**Requirement**
Each line from the top of the listing down to and including the line with "CERTIORARI TO THE" must be duplicated exactly; pictures are to be skipped.

**Data to use**

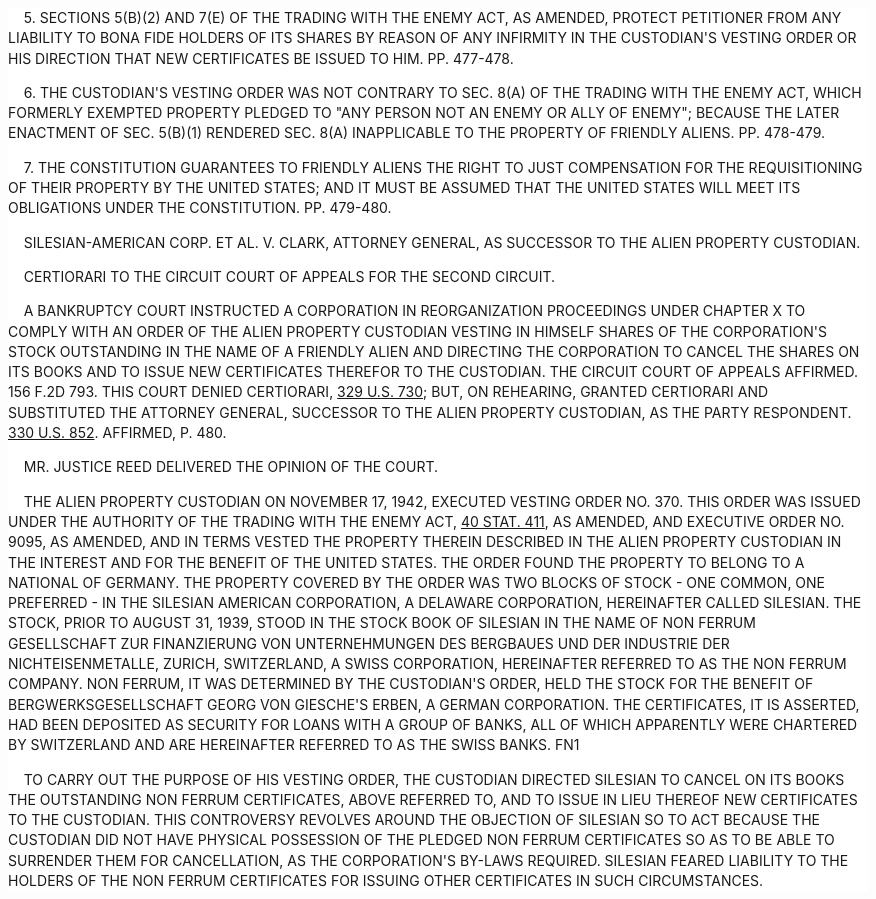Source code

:     5.  SECTIONS 5(B)(2) AND 7(E) OF THE TRADING WITH THE ENEMY ACT, AS AMENDED, PROTECT PETITIONER FROM ANY LIABILITY TO BONA FIDE HOLDERS OF ITS SHARES BY REASON OF ANY INFIRMITY IN THE CUSTODIAN'S VESTING ORDER OR HIS DIRECTION THAT NEW CERTIFICATES BE ISSUED TO HIM.  PP. 477-478.

    6.  THE CUSTODIAN'S VESTING ORDER WAS NOT CONTRARY TO SEC. 8(A) OF THE TRADING WITH THE ENEMY ACT, WHICH FORMERLY EXEMPTED PROPERTY PLEDGED TO "ANY PERSON NOT AN ENEMY OR ALLY OF ENEMY"; BECAUSE THE LATER ENACTMENT OF SEC. 5(B)(1) RENDERED SEC. 8(A) INAPPLICABLE TO THE PROPERTY OF FRIENDLY ALIENS.  PP. 478-479.

    7.  THE CONSTITUTION GUARANTEES TO FRIENDLY ALIENS THE RIGHT TO JUST COMPENSATION FOR THE REQUISITIONING OF THEIR PROPERTY BY THE UNITED STATES; AND IT MUST BE ASSUMED THAT THE UNITED STATES WILL MEET ITS OBLIGATIONS UNDER THE CONSTITUTION.  PP. 479-480.

    SILESIAN-AMERICAN CORP. ET AL. V. CLARK, ATTORNEY GENERAL, AS SUCCESSOR TO THE ALIEN PROPERTY CUSTODIAN.

    CERTIORARI TO THE CIRCUIT COURT OF APPEALS FOR THE SECOND CIRCUIT.

    A BANKRUPTCY COURT INSTRUCTED A CORPORATION IN REORGANIZATION PROCEEDINGS UNDER CHAPTER X TO COMPLY WITH AN ORDER OF THE ALIEN PROPERTY CUSTODIAN VESTING IN HIMSELF SHARES OF THE CORPORATION'S STOCK OUTSTANDING IN THE NAME OF A FRIENDLY ALIEN AND DIRECTING THE CORPORATION TO CANCEL THE SHARES ON ITS BOOKS AND TO ISSUE NEW CERTIFICATES THEREFOR TO THE CUSTODIAN.  THE CIRCUIT COURT OF APPEALS AFFIRMED.  156 F.2D 793.  THIS COURT DENIED CERTIORARI, [329 U.S. 730][/us/courts/scotus/usReporter/329/730]; BUT, ON REHEARING, GRANTED CERTIORARI AND SUBSTITUTED THE ATTORNEY GENERAL, SUCCESSOR TO THE ALIEN PROPERTY CUSTODIAN, AS THE PARTY RESPONDENT.  [330 U.S. 852][/us/courts/scotus/usReporter/330/852].  AFFIRMED, P. 480.

    MR. JUSTICE REED DELIVERED THE OPINION OF THE COURT.

    THE ALIEN PROPERTY CUSTODIAN ON NOVEMBER 17, 1942, EXECUTED VESTING ORDER NO. 370.  THIS ORDER WAS ISSUED UNDER THE AUTHORITY OF THE TRADING WITH THE ENEMY ACT, [40 STAT. 411][/us/stat/40/411], AS AMENDED, AND EXECUTIVE ORDER NO. 9095, AS AMENDED, AND IN TERMS VESTED THE PROPERTY THEREIN DESCRIBED IN THE ALIEN PROPERTY CUSTODIAN IN THE INTEREST AND FOR THE BENEFIT OF THE UNITED STATES.  THE ORDER FOUND THE PROPERTY TO BELONG TO A NATIONAL OF GERMANY.  THE PROPERTY COVERED BY THE ORDER WAS TWO BLOCKS OF STOCK - ONE COMMON, ONE PREFERRED - IN THE SILESIAN AMERICAN CORPORATION, A DELAWARE CORPORATION, HEREINAFTER CALLED SILESIAN.  THE STOCK, PRIOR TO AUGUST 31, 1939, STOOD IN THE STOCK BOOK OF SILESIAN IN THE NAME OF NON FERRUM GESELLSCHAFT ZUR FINANZIERUNG VON UNTERNEHMUNGEN DES BERGBAUES UND DER INDUSTRIE DER NICHTEISENMETALLE, ZURICH, SWITZERLAND, A SWISS CORPORATION, HEREINAFTER REFERRED TO AS THE NON FERRUM COMPANY.  NON FERRUM, IT WAS DETERMINED BY THE CUSTODIAN'S ORDER, HELD THE STOCK FOR THE BENEFIT OF BERGWERKSGESELLSCHAFT GEORG VON GIESCHE'S ERBEN, A GERMAN CORPORATION.  THE CERTIFICATES, IT IS ASSERTED, HAD BEEN DEPOSITED AS SECURITY FOR LOANS WITH A GROUP OF BANKS, ALL OF WHICH APPARENTLY WERE CHARTERED BY SWITZERLAND AND ARE HEREINAFTER REFERRED TO AS THE SWISS BANKS.  FN1

    TO CARRY OUT THE PURPOSE OF HIS VESTING ORDER, THE CUSTODIAN DIRECTED SILESIAN TO CANCEL ON ITS BOOKS THE OUTSTANDING NON FERRUM CERTIFICATES, ABOVE REFERRED TO, AND TO ISSUE IN LIEU THEREOF NEW CERTIFICATES TO THE CUSTODIAN.  THIS CONTROVERSY REVOLVES AROUND THE OBJECTION OF SILESIAN SO TO ACT BECAUSE THE CUSTODIAN DID NOT HAVE PHYSICAL POSSESSION OF THE PLEDGED NON FERRUM CERTIFICATES SO AS TO BE ABLE TO SURRENDER THEM FOR CANCELLATION, AS THE CORPORATION'S BY-LAWS REQUIRED.  SILESIAN FEARED LIABILITY TO THE HOLDERS OF THE NON FERRUM CERTIFICATES FOR ISSUING OTHER CERTIFICATES IN SUCH CIRCUMSTANCES.


[/us/courts/scotus/usReporter/332/469]: https://publicdocs.github.io/go/links?ns=uslm-x&ref=%2Fus%2Fcourts%2Fscotus%2FusReporter%2F332%2F469
[/us/courts/scotus/usReporter/329/730]: https://publicdocs.github.io/go/links?ns=uslm-x&ref=%2Fus%2Fcourts%2Fscotus%2FusReporter%2F329%2F730
[/us/courts/scotus/usReporter/330/852]: https://publicdocs.github.io/go/links?ns=uslm-x&ref=%2Fus%2Fcourts%2Fscotus%2FusReporter%2F330%2F852
[/us/stat/40/411]: https://publicdocs.github.io/go/links?ns=uslm&ref=%2Fus%2Fstat%2F40%2F411
[/us/courts/scotus/usReporter/329/730]: https://publicdocs.github.io/go/links?ns=uslm-x&ref=%2Fus%2Fcourts%2Fscotus%2FusReporter%2F329%2F730
[/us/courts/scotus/usReporter/330/852]: https://publicdocs.github.io/go/links?ns=uslm-x&ref=%2Fus%2Fcourts%2Fscotus%2FusReporter%2F330%2F852
[/us/courts/scotus/usReporter/330/813]: https://publicdocs.github.io/go/links?ns=uslm-x&ref=%2Fus%2Fcourts%2Fscotus%2FusReporter%2F330%2F813
[/us/courts/scotus/usReporter/321/233]: https://publicdocs.github.io/go/links?ns=uslm-x&ref=%2Fus%2Fcourts%2Fscotus%2FusReporter%2F321%2F233
[/us/courts/scotus/usReporter/272/1]: https://publicdocs.github.io/go/links?ns=uslm-x&ref=%2Fus%2Fcourts%2Fscotus%2FusReporter%2F272%2F1
[/us/courts/scotus/usReporter/254/554]: https://publicdocs.github.io/go/links?ns=uslm-x&ref=%2Fus%2Fcourts%2Fscotus%2FusReporter%2F254%2F554
[/us/courts/scotus/usReporter/273/182]: https://publicdocs.github.io/go/links?ns=uslm-x&ref=%2Fus%2Fcourts%2Fscotus%2FusReporter%2F273%2F182
[/us/stat/40/418]: https://publicdocs.github.io/go/links?ns=uslm&ref=%2Fus%2Fstat%2F40%2F418
[/us/stat/55/839]: https://publicdocs.github.io/go/links?ns=uslm&ref=%2Fus%2Fstat%2F55%2F839
[/us/courts/scotus/usReporter/282/481]: https://publicdocs.github.io/go/links?ns=uslm-x&ref=%2Fus%2Fcourts%2Fscotus%2FusReporter%2F282%2F481
[/us/stat/40/411]: https://publicdocs.github.io/go/links?ns=uslm&ref=%2Fus%2Fstat%2F40%2F411
[/us/stat/55/839]: https://publicdocs.github.io/go/links?ns=uslm&ref=%2Fus%2Fstat%2F55%2F839
[/us/courts/scotus/usReporter/272/1]: https://publicdocs.github.io/go/links?ns=uslm-x&ref=%2Fus%2Fcourts%2Fscotus%2FusReporter%2F272%2F1
[/us/stat/40/418]: https://publicdocs.github.io/go/links?ns=uslm&ref=%2Fus%2Fstat%2F40%2F418
[/us/stat/55/840]: https://publicdocs.github.io/go/links?ns=uslm&ref=%2Fus%2Fstat%2F55%2F840
[/us/stat/40/418]: https://publicdocs.github.io/go/links?ns=uslm&ref=%2Fus%2Fstat%2F40%2F418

**Written answer**
Source code

:     5.  SECTIONS 5(B)(2) AND 7(E) OF THE TRADING WITH THE ENEMY ACT, AS AMENDED, PROTECT PETITIONER FROM ANY LIABILITY TO BONA FIDE HOLDERS OF ITS SHARES BY REASON OF ANY INFIRMITY IN THE CUSTODIAN'S VESTING ORDER OR HIS DIRECTION THAT NEW CERTIFICATES BE ISSUED TO HIM.  PP. 477-478.

    6.  THE CUSTODIAN'S VESTING ORDER WAS NOT CONTRARY TO SEC. 8(A) OF THE TRADING WITH THE ENEMY ACT, WHICH FORMERLY EXEMPTED PROPERTY PLEDGED TO "ANY PERSON NOT AN ENEMY OR ALLY OF ENEMY"; BECAUSE THE LATER ENACTMENT OF SEC. 5(B)(1) RENDERED SEC. 8(A) INAPPLICABLE TO THE PROPERTY OF FRIENDLY ALIENS.  PP. 478-479.

    7.  THE CONSTITUTION GUARANTEES TO FRIENDLY ALIENS THE RIGHT TO JUST COMPENSATION FOR THE REQUISITIONING OF THEIR PROPERTY BY THE UNITED STATES; AND IT MUST BE ASSUMED THAT THE UNITED STATES WILL MEET ITS OBLIGATIONS UNDER THE CONSTITUTION.  PP. 479-480.

    SILESIAN-AMERICAN CORP. ET AL. V. CLARK, ATTORNEY GENERAL, AS SUCCESSOR TO THE ALIEN PROPERTY CUSTODIAN.

    CERTIORARI TO THE CIRCUIT COURT OF APPEALS FOR THE SECOND CIRCUIT.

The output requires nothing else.